** Passage provided **
-- Opening Marker --
The loop diagram identified the memory layer as the most underspecified component: the MEMORY.md auto-memory system had evolved through several incident-driven iterations and was not yet explicitly documented as a designed system with eviction rules and injection priorities. Drawing the diagram made that gap visible in ten minutes. It had been invisible in the codebase for months.

The defaults inventory surfaced three SDK defaults that the harness had been relying on without knowing: the default context-compression strategy, the default model-selection behavior when a tool call returns an error, and the default retry count on transient API failures. All three had been correct by coincidence. Making them explicit transformed them from luck into policy.

The failure-mode map produced the checkpoint requirement that became part of the subagent spawn protocol — the requirement that children commit work-in-progress before advancing past a complexity threshold. The failure mode it was designed against: a child agent failing to send a completion signal within its wall-clock timeout, leaving the parent uncertain whether the work was complete, partial, or lost.
-- Closing Marker --
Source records
-- Opening Marker --
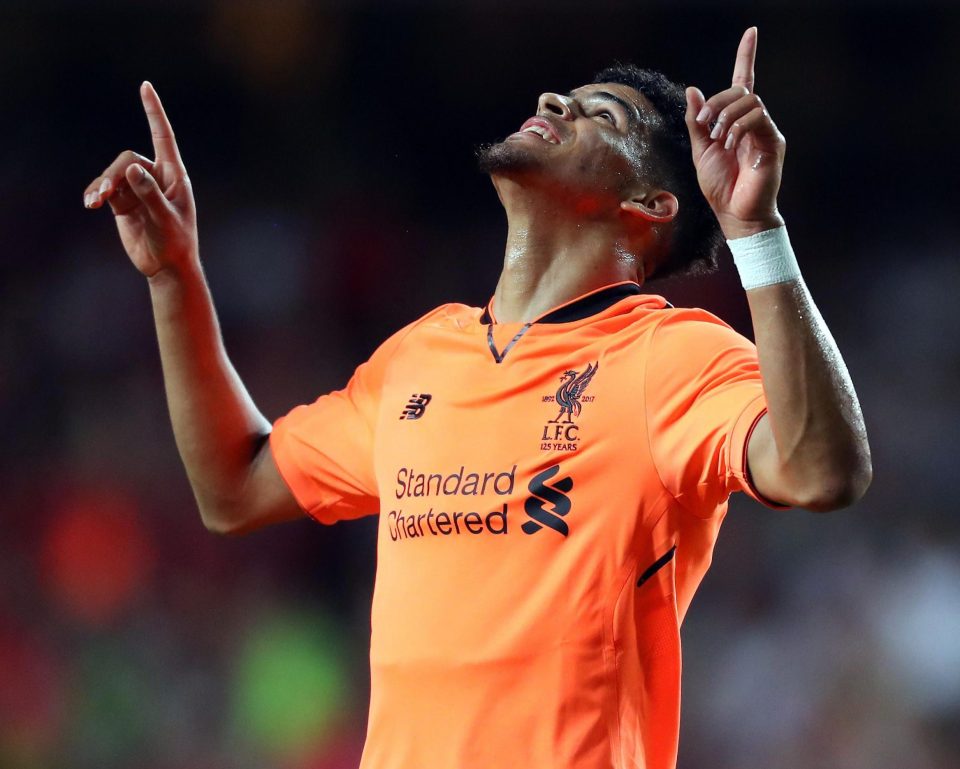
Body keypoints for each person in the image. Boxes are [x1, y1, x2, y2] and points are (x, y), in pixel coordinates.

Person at [83, 27, 871, 769]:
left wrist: (755, 230)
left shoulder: (666, 358)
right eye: (565, 94)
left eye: (605, 114)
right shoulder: (422, 357)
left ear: (652, 205)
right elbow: (235, 486)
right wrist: (173, 276)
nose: (559, 103)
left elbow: (820, 472)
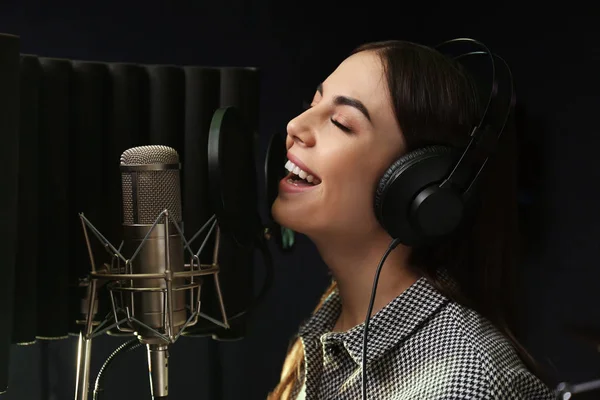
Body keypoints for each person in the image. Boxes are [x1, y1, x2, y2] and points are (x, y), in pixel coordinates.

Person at [267, 39, 554, 400]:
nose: (295, 125)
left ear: (417, 185)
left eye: (340, 123)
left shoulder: (463, 386)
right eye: (312, 103)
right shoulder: (333, 321)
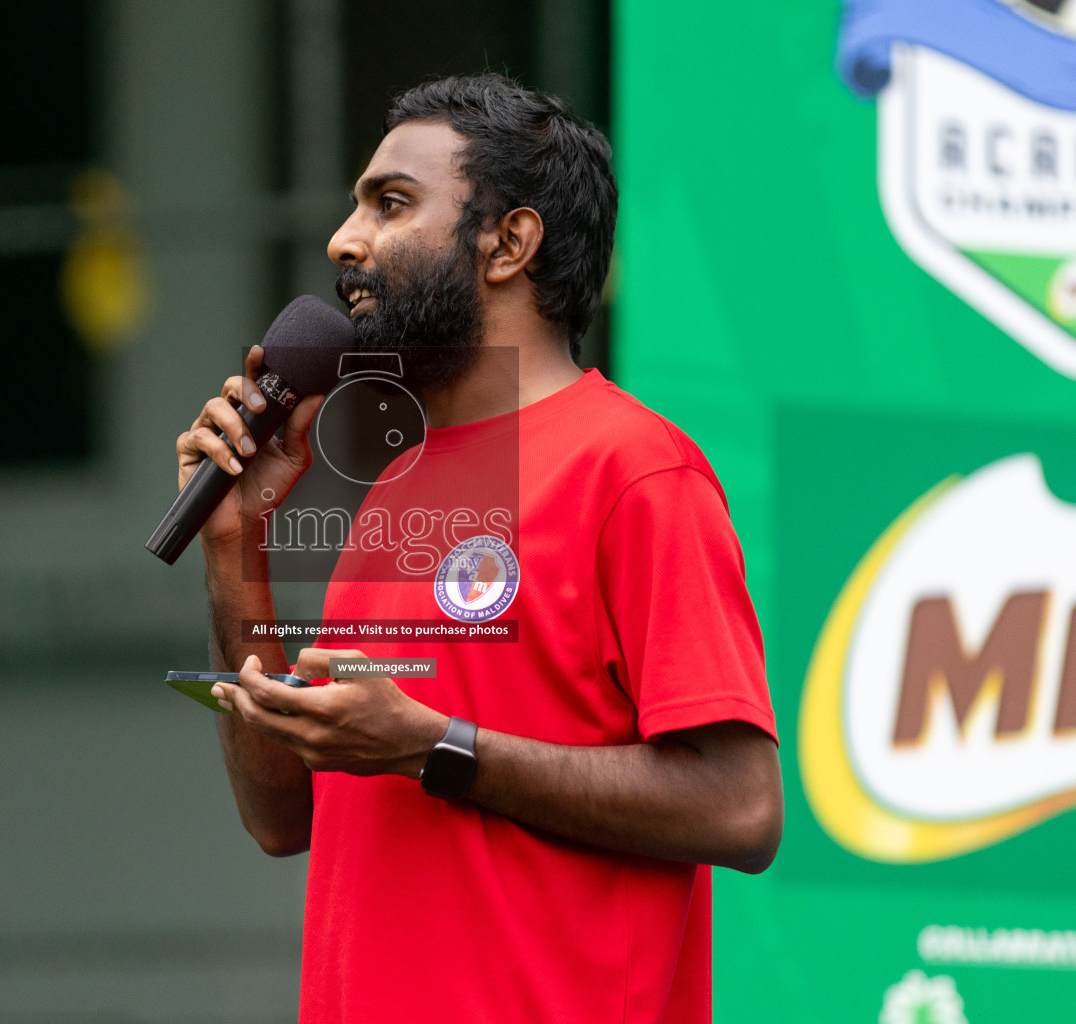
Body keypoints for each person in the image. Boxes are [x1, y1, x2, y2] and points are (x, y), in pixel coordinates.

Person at [174, 74, 782, 1024]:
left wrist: (436, 748)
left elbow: (743, 809)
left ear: (511, 243)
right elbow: (281, 819)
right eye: (356, 204)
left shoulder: (635, 470)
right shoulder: (397, 485)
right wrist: (234, 547)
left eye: (392, 203)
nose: (345, 240)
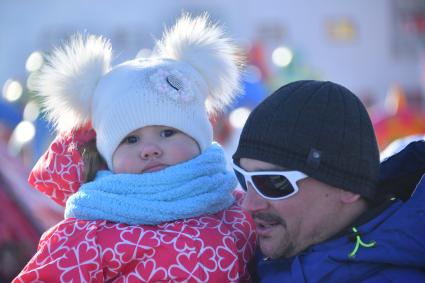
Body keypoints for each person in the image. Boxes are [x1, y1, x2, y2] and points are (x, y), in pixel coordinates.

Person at [13, 14, 256, 282]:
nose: (150, 149)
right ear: (108, 152)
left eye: (167, 132)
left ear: (199, 137)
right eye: (131, 139)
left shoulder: (236, 209)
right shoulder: (89, 231)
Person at [232, 80, 425, 282]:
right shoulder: (240, 260)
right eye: (243, 178)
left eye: (272, 182)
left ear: (347, 186)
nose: (248, 204)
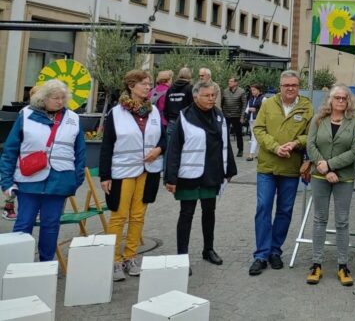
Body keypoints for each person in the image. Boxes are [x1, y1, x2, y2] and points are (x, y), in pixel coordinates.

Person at [0, 80, 86, 261]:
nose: (60, 101)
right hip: (28, 181)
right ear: (43, 99)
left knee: (51, 225)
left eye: (63, 98)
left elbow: (80, 153)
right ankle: (17, 264)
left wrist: (75, 180)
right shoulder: (26, 115)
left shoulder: (73, 118)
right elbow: (11, 149)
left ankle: (45, 265)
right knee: (23, 225)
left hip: (59, 181)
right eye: (56, 98)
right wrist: (6, 181)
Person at [164, 81, 237, 273]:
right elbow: (174, 148)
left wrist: (229, 169)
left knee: (209, 212)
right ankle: (182, 256)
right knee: (186, 214)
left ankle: (208, 249)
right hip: (189, 176)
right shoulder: (184, 117)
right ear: (196, 96)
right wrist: (170, 178)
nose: (211, 99)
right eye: (207, 96)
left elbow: (225, 144)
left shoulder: (219, 116)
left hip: (212, 173)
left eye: (213, 95)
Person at [100, 70, 166, 282]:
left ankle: (131, 256)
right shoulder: (116, 112)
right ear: (131, 86)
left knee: (138, 216)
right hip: (122, 172)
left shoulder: (154, 111)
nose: (148, 87)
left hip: (148, 171)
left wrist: (159, 150)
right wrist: (105, 175)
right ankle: (113, 260)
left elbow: (164, 138)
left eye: (149, 84)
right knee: (119, 216)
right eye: (144, 84)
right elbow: (107, 145)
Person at [249, 70, 314, 276]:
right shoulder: (268, 104)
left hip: (290, 167)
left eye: (294, 85)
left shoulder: (306, 106)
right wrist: (275, 147)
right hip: (267, 166)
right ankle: (261, 254)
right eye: (286, 85)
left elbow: (310, 135)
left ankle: (275, 251)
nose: (290, 88)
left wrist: (296, 143)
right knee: (263, 207)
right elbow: (258, 129)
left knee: (285, 210)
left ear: (298, 86)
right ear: (280, 86)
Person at [305, 85, 355, 286]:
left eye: (343, 98)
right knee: (319, 218)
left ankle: (342, 265)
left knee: (342, 221)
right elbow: (310, 145)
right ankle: (316, 263)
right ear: (330, 99)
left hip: (344, 177)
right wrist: (324, 169)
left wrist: (330, 165)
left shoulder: (354, 122)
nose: (339, 101)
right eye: (336, 97)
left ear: (348, 101)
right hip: (320, 177)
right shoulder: (318, 120)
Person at [221, 77, 247, 157]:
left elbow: (244, 105)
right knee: (225, 133)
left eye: (231, 81)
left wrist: (242, 117)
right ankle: (226, 149)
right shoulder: (225, 91)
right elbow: (221, 103)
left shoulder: (241, 91)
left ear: (236, 83)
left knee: (238, 134)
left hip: (237, 116)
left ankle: (240, 150)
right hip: (226, 115)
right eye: (229, 81)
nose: (229, 83)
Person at [245, 84, 264, 161]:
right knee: (255, 137)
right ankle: (258, 154)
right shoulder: (251, 99)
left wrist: (256, 110)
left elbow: (265, 110)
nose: (252, 92)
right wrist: (249, 110)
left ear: (258, 90)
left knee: (255, 137)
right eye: (251, 90)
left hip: (259, 120)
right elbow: (246, 109)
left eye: (254, 90)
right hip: (251, 120)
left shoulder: (263, 98)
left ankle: (251, 155)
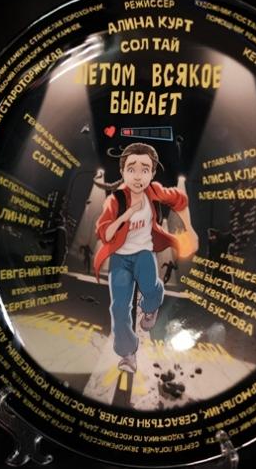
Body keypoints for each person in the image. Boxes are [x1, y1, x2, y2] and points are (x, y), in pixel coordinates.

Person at [93, 143, 198, 373]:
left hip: (144, 254)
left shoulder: (154, 190)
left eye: (145, 169)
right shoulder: (115, 200)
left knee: (151, 288)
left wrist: (189, 229)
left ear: (152, 173)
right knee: (119, 308)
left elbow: (180, 200)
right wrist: (127, 215)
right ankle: (128, 354)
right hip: (120, 259)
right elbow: (105, 234)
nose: (138, 176)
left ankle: (150, 307)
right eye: (131, 169)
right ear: (122, 172)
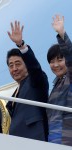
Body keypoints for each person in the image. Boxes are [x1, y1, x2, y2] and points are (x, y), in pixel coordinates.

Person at [6, 21, 49, 141]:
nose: (14, 69)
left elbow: (35, 67)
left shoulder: (35, 80)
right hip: (19, 141)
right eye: (11, 65)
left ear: (26, 65)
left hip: (36, 138)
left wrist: (21, 45)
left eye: (18, 64)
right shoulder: (16, 91)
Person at [47, 15, 72, 146]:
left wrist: (62, 35)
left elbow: (70, 56)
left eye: (59, 60)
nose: (55, 65)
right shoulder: (56, 84)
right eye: (52, 61)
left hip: (67, 139)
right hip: (52, 139)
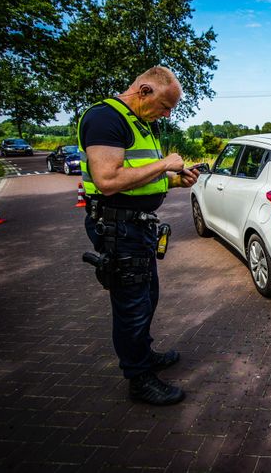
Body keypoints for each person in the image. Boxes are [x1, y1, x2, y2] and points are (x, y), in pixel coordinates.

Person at [78, 66, 199, 405]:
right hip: (119, 227)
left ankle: (143, 355)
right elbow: (108, 180)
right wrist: (165, 165)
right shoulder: (105, 118)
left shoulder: (143, 124)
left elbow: (137, 177)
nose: (167, 113)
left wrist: (174, 181)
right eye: (164, 105)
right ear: (144, 90)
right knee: (131, 305)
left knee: (148, 296)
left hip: (138, 225)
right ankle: (139, 378)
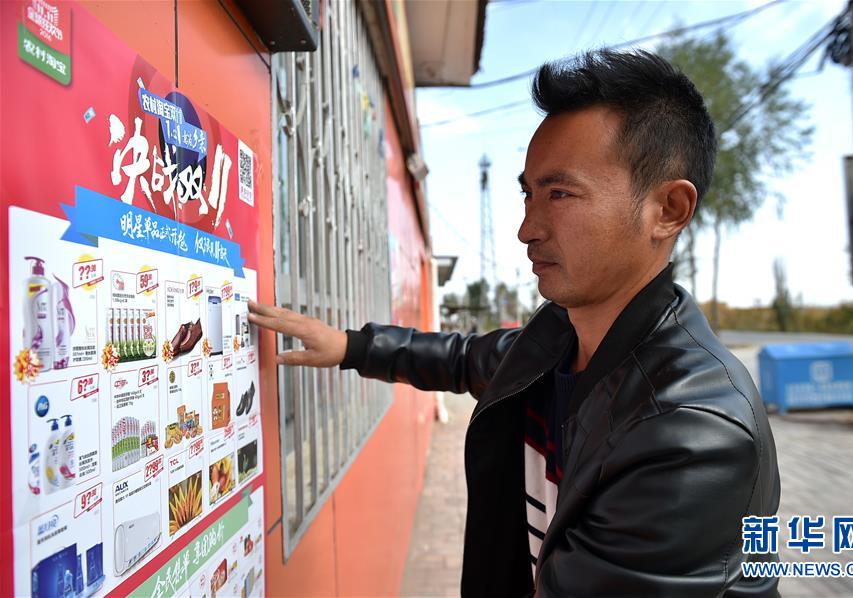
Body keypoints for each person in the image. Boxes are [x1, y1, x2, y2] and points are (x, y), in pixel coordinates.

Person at [249, 49, 780, 597]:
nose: (527, 229)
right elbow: (464, 359)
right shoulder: (558, 338)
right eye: (529, 193)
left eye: (560, 193)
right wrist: (348, 346)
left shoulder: (691, 431)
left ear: (667, 209)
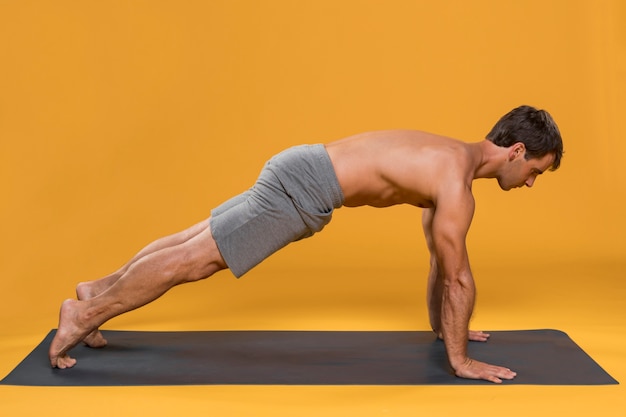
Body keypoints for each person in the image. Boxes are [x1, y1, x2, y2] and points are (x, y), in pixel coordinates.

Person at [49, 105, 563, 383]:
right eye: (535, 172)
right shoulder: (455, 185)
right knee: (196, 260)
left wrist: (446, 330)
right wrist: (460, 361)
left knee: (194, 236)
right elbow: (456, 276)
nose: (531, 184)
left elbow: (438, 261)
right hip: (308, 187)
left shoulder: (448, 159)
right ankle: (85, 315)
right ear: (517, 151)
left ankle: (95, 291)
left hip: (300, 162)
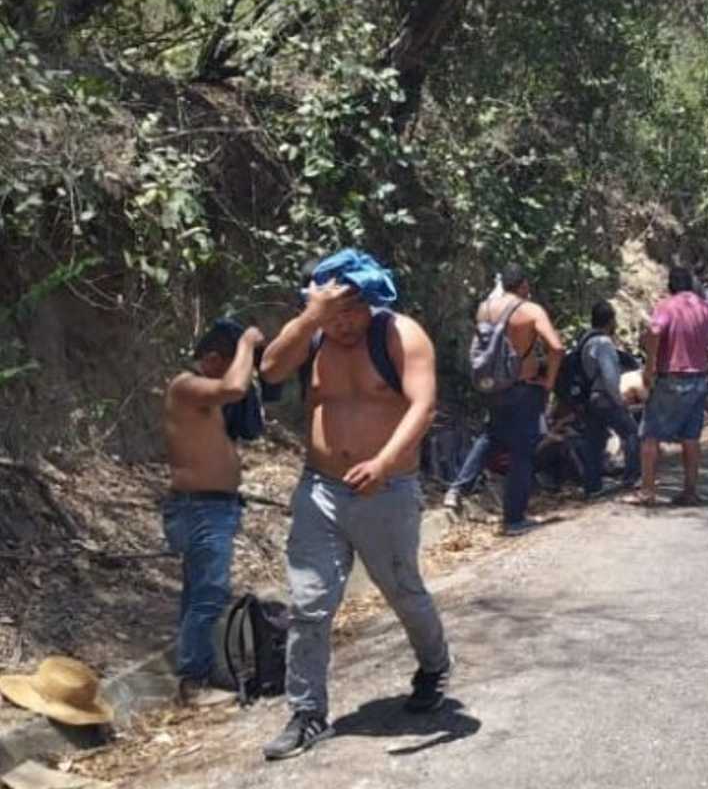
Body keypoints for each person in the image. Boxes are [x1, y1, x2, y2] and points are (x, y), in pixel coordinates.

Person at [256, 249, 451, 762]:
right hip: (320, 489)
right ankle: (306, 712)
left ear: (370, 301)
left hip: (386, 490)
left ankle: (434, 666)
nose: (344, 324)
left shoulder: (400, 335)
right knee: (309, 603)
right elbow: (271, 370)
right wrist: (312, 317)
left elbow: (423, 404)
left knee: (403, 590)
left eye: (352, 310)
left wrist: (384, 463)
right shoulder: (312, 335)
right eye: (334, 313)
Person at [162, 319, 265, 706]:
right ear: (212, 359)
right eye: (231, 361)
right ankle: (193, 680)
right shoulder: (186, 386)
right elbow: (234, 387)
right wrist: (248, 343)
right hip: (200, 507)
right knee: (209, 594)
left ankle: (197, 671)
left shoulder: (207, 398)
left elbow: (245, 409)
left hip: (214, 506)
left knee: (199, 593)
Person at [444, 265, 564, 535]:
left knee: (491, 435)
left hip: (493, 387)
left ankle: (457, 488)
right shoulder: (530, 310)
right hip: (523, 387)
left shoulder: (484, 309)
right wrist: (549, 382)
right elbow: (556, 347)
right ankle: (514, 519)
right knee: (522, 452)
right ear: (523, 285)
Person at [632, 266, 708, 507]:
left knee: (650, 434)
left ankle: (647, 491)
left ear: (670, 285)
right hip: (699, 378)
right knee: (691, 437)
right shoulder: (706, 306)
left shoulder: (667, 306)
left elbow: (654, 331)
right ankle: (690, 491)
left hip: (671, 377)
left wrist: (650, 367)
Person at [577, 300, 640, 497]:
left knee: (594, 442)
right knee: (631, 432)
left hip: (590, 398)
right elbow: (610, 375)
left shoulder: (585, 340)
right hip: (605, 397)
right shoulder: (603, 343)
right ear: (611, 320)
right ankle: (632, 477)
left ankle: (592, 486)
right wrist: (619, 400)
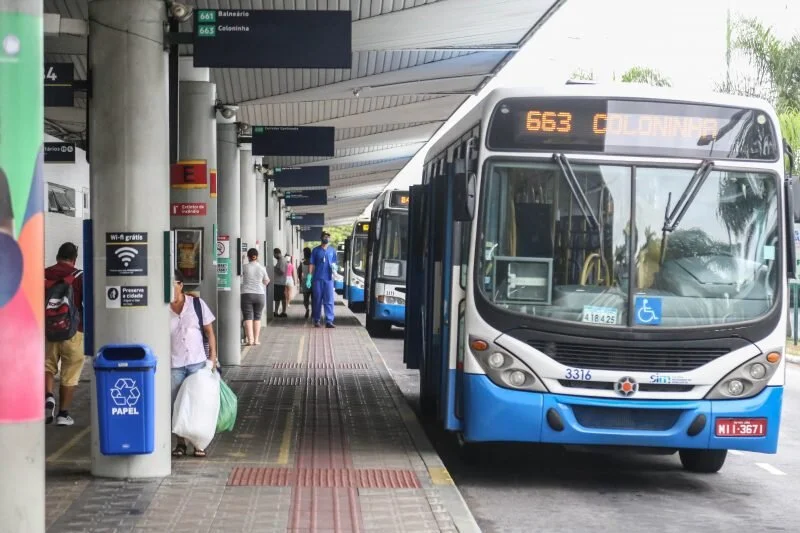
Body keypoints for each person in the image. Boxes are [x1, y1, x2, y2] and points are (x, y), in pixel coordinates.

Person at [170, 270, 217, 457]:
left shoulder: (196, 304)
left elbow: (209, 332)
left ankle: (198, 444)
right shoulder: (160, 308)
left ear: (180, 285)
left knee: (197, 403)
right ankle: (180, 443)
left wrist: (212, 358)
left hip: (197, 363)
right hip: (174, 364)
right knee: (176, 404)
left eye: (171, 284)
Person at [44, 242, 84, 426]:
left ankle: (48, 395)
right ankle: (63, 414)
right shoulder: (79, 276)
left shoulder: (44, 274)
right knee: (70, 372)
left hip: (48, 329)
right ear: (74, 259)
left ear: (57, 256)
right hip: (74, 331)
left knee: (47, 366)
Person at [241, 248, 269, 345]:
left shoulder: (244, 267)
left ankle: (250, 340)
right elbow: (266, 281)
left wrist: (241, 260)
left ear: (248, 257)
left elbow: (238, 276)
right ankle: (256, 340)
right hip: (260, 295)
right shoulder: (262, 268)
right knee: (257, 317)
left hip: (246, 294)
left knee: (248, 317)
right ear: (257, 257)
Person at [309, 231, 338, 328]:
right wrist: (309, 277)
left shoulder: (332, 250)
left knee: (329, 300)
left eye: (328, 237)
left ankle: (329, 321)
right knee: (317, 300)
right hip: (317, 279)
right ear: (321, 238)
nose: (327, 238)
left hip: (329, 279)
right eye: (325, 237)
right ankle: (316, 320)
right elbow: (312, 264)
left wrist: (335, 268)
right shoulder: (315, 250)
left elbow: (334, 263)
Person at [272, 248, 287, 318]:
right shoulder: (281, 260)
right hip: (280, 282)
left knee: (279, 298)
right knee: (280, 298)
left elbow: (282, 272)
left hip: (279, 282)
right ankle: (278, 312)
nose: (274, 256)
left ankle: (280, 312)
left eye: (274, 254)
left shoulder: (282, 261)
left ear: (277, 253)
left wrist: (274, 268)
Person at [298, 247, 313, 319]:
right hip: (313, 281)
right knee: (314, 298)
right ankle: (314, 311)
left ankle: (307, 309)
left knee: (305, 298)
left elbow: (299, 273)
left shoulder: (302, 263)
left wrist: (300, 282)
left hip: (305, 281)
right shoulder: (314, 263)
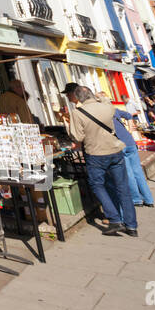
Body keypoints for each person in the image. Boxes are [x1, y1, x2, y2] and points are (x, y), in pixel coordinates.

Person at [60, 84, 138, 236]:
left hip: (95, 153)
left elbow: (78, 137)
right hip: (115, 150)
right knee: (123, 188)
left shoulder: (77, 113)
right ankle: (132, 225)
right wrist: (99, 97)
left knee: (97, 185)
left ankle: (114, 219)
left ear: (77, 98)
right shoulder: (107, 107)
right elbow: (108, 103)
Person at [114, 102, 155, 207]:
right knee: (138, 172)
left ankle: (137, 199)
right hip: (130, 142)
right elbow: (128, 115)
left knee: (129, 173)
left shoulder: (102, 114)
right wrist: (130, 128)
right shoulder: (114, 110)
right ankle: (149, 199)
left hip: (120, 145)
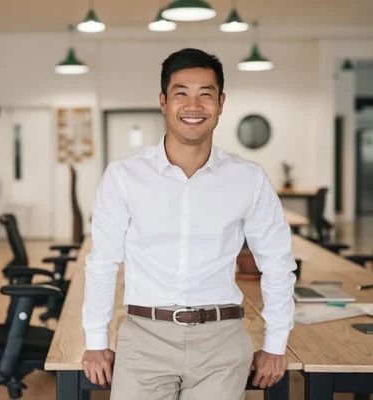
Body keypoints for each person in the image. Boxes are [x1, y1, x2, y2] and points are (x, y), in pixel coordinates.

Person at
-- Closing Marker --
** What to do **
Continue the passage about the agent harness's loop diagram, defaults inventory, and failure-mode map, starting right after its final sentence.

** Exercise response **
The one-page memo was the brief that authorized the course — it was what turned a diagram and a checklist into a funded piece of PL's curriculum. The diagram was for the engineer. The memo was for the decision.

Rules from this lesson

The diagram comes before the implementation, not after; making it takes two hours, and the alternative is discovering the implicit disagreements in production.
Every default is a decision; surface them and inherit deliberately, not by accident.
The one-page memo is the artifact leadership actually reads; budget the writing time, not just the diagramming time.
Capstones are reusable templates; save your diagram, because the next system you scope will rhyme with this one.